TASK TO CARRY OUT - Count every line in the data below that includes "span", and give only the result.

SOURCE INFORMATION -

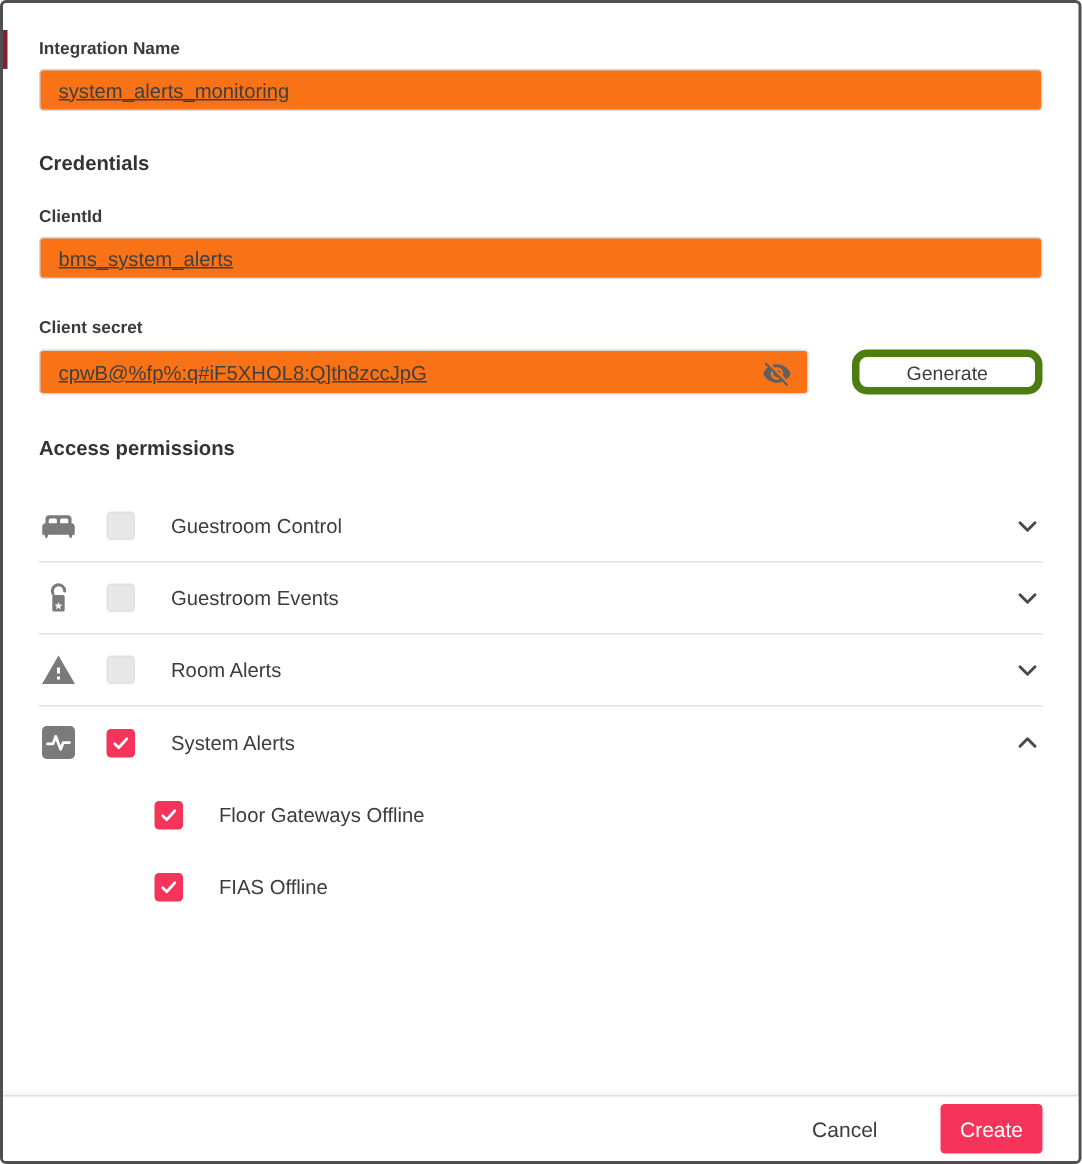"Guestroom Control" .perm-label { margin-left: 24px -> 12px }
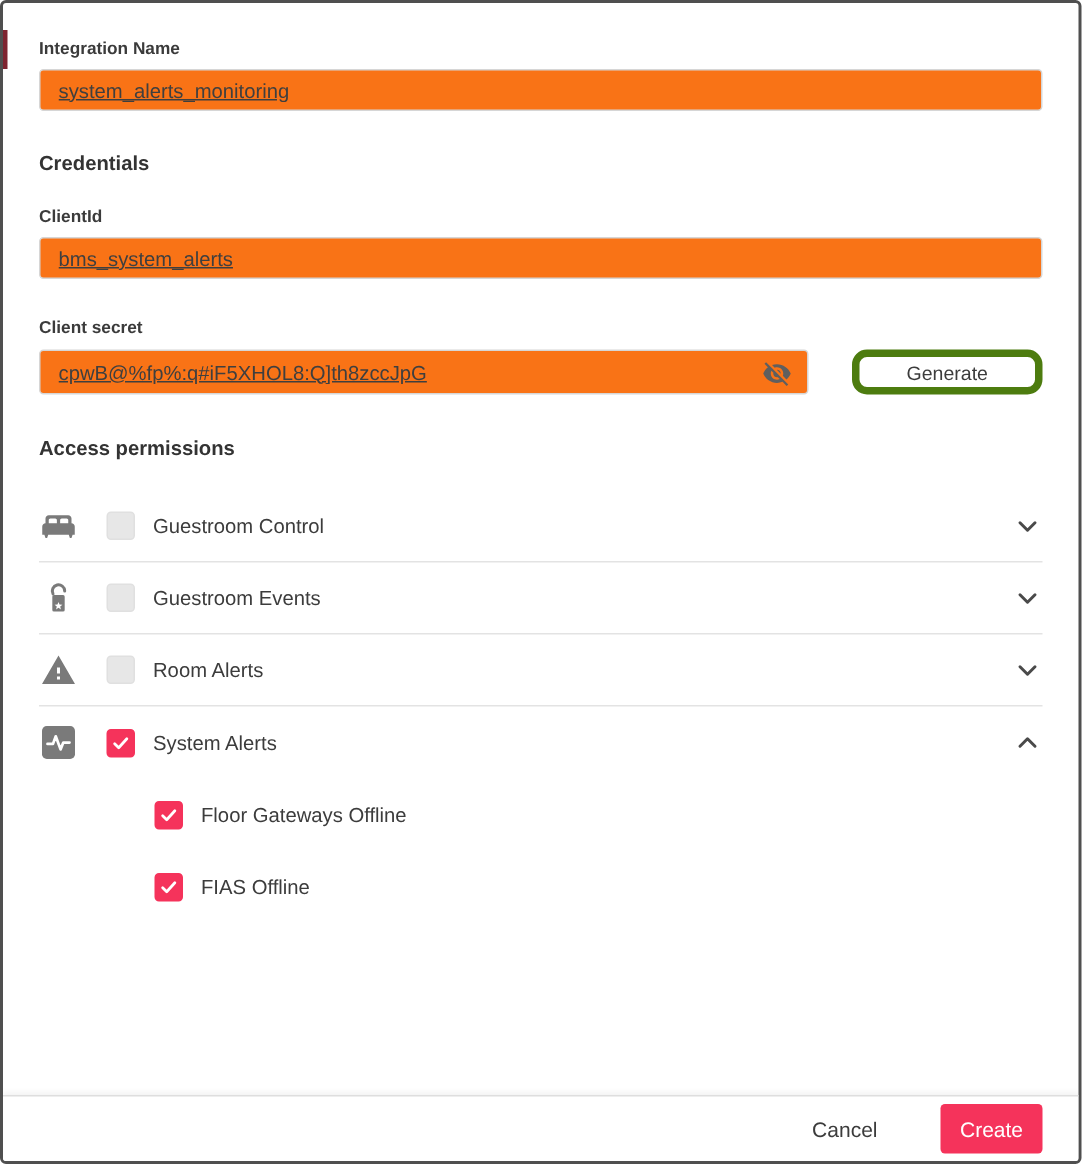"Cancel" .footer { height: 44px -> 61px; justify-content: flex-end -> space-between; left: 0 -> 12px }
...
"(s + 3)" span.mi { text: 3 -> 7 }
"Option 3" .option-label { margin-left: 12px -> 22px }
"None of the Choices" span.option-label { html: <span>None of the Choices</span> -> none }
...
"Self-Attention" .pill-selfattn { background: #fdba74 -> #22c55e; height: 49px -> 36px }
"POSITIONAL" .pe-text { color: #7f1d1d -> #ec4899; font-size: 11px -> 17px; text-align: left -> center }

SOLUTION - 2